Figure 4. Growth rate of different gut bacterial genera quantified by isotope tracing. See also^{Figure S5}.

(A) Experimental approach for isotope tracing into specific gut bacteria. Only peptides that are specific to a particular bacterial genus were examined.

(B) Growth rate quantification using D₂O. Mice received D₂O by i.p. injection followed by D₂O drinking water and cecal content labeling was measured over time by proteomics and metabolomics. Mice were fed ad lib; tissues were harvested at 9am.

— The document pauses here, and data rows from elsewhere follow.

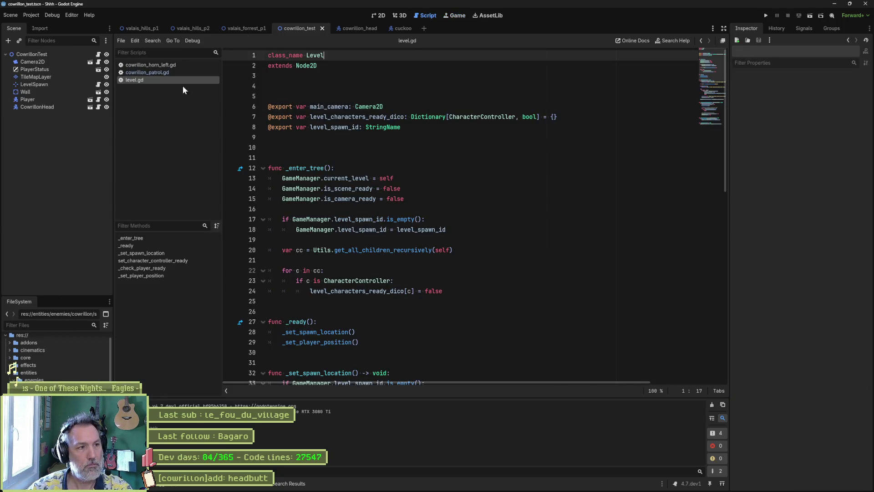
Add blank lines around the flip_root y reset in patrol's enter_state, then open the cowrillon_head scene.
left_click(176, 72)
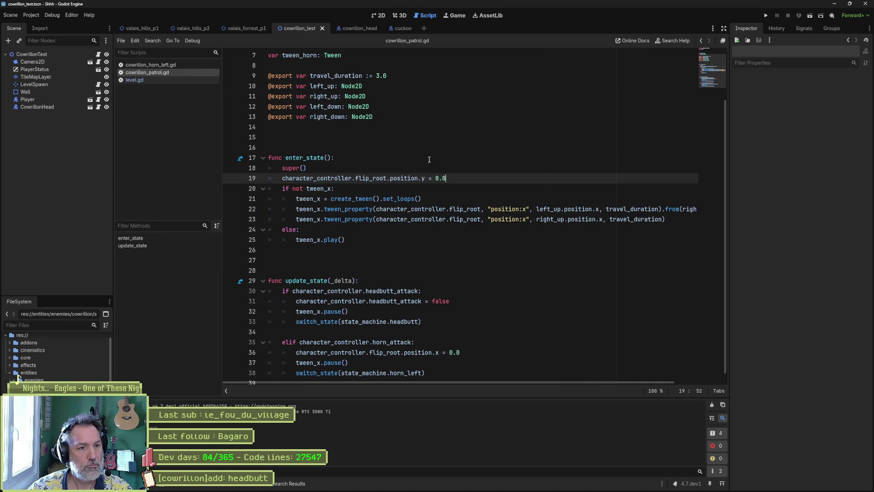
key("Home")
key("Return")
key("Down")
key("Return")
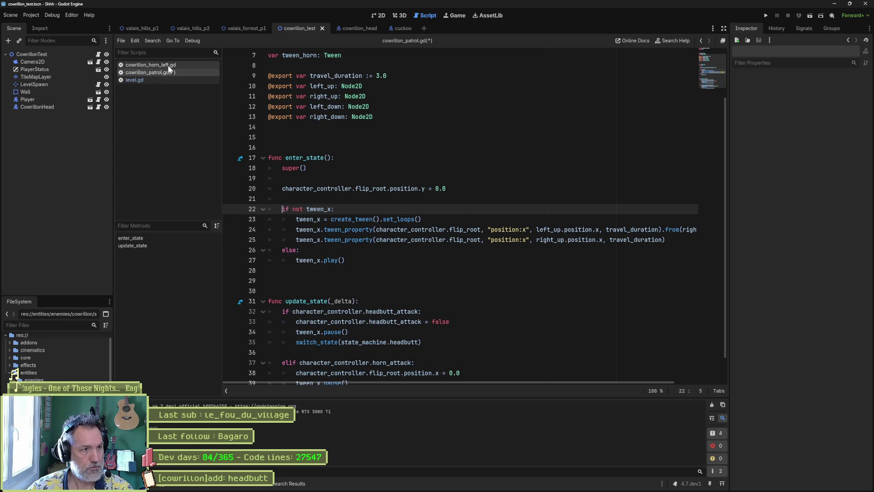
left_click(155, 65)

(C) Calculation of newly synthesized peptide fraction (θ). The experimentally observed peptide mass isotope distribution was fit to a linear combination of unlabeled peptide (“old,” heavy forms from natural isotope abundance) and newly synthesized peptide (“new,” heavy forms from isotope labeling pattern of free cecal amino acids and from natural isotope abundance).

(D) Different cellular compartments from the same bacterial genus show similar labeling rate. Mean, N = 5 mice for each time point.

(E) Genus-specific growth rates were determined by a single exponential fitting, as a function of time, of θ (mean across both different peptides measured from that genus and replicate mice). Mean±s.e., N = 5 mice for each time point.

(F) Bacterial replication half time of different gut bacteria. Data are exponential fits ±s.e.

(G) The gut bacteria synthesize protein in sync with the physiological feeding patterns of the host. The figure shows the average newly synthesized peptide fraction (θ) for different gut bacterial genera after D₂O labeling during daytime vs nighttime. Each line connects the daytime and nighttime measurements for one genus. Mean, N = 5 mice for daytime and for nighttime.